- _WHAT IS ASKED_
Convert all the records below into a JSON list of strings, with one string per line and no entries for blank lines.

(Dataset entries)
────────────────────

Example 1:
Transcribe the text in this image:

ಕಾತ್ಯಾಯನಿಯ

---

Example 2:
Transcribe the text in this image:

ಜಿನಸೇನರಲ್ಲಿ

────────────────────

- _ANSWER TO THE EXERCISE_
[
  "Example 1:",
  "Transcribe the text in this image:",
  "ಕಾತ್ಯಾಯನಿಯ",
  "---",
  "Example 2:",
  "Transcribe the text in this image:",
  "ಜಿನಸೇನರಲ್ಲಿ"
]